The event, which will be addressed by Scottish Education Secretary Jenny Gilruth today, comes in the wake of massive strike action that closed primaries and secondaries across Scotland before a new deal was reached on pay.
The package amounts to a 14.6 per cent wage increase for most teachers by next January, but as it is spread out over two years, it still represents a cut in take-home pay.
Dr Roach said: “The Scottish government’s persistent underfunding of education, along with the failure to tackle excessive teacher workload, serious violence and abuse from pupils and the real-terms erosion of salaries, has led to crisis.
“Ministers have failed to take the opportunity to put in place the positive and progressive measures which could have helped teachers develop their careers by making a teaching job more attractive and sustainable.
“Without a recommitment from government and employers to these principles, schools are going to find it even tougher to recruit and retain the teachers needed to maintain our children’s education.”
Official figures reveal that otal educator numbers fell last year for the first time since 2016, while NASUWT analysis suggests only one of Scotland’s 32 councils offered more permanent contracts than temporary places to newly qualified teachers.
A Scottish government spokesperson claimed that the country had “the highest teacher-per-pupil ratio compared to any other part of the UK.
“Education spend per pupil is higher than in England and Wales.

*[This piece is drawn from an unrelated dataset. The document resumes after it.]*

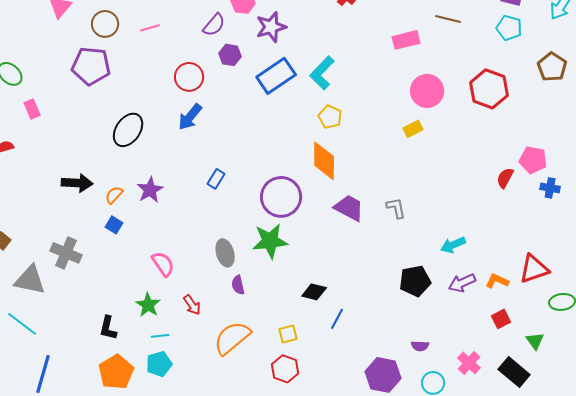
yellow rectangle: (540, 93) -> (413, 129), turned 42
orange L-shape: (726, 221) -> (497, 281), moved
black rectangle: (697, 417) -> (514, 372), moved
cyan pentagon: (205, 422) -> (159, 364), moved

In 2022-2023, the Scottish government spent over £8,500 per pupil, over 18 per cent or £1,300 higher than spending in England, Wales or Northern Ireland.
“Ministers are committed to recruiting more teachers and support staff. Undoubtedly, the historic pay settlement reached earlier this year will go some way to achieving that aspiration.”
Further strikes have been avoided in Wales after unions accepted a much-improved offer from devolved Labour ministers, but an increasingly bitter dispute in England is set to rumble on after Downing Street’s latest below-inflation wage rise was overwhelmingly rejected.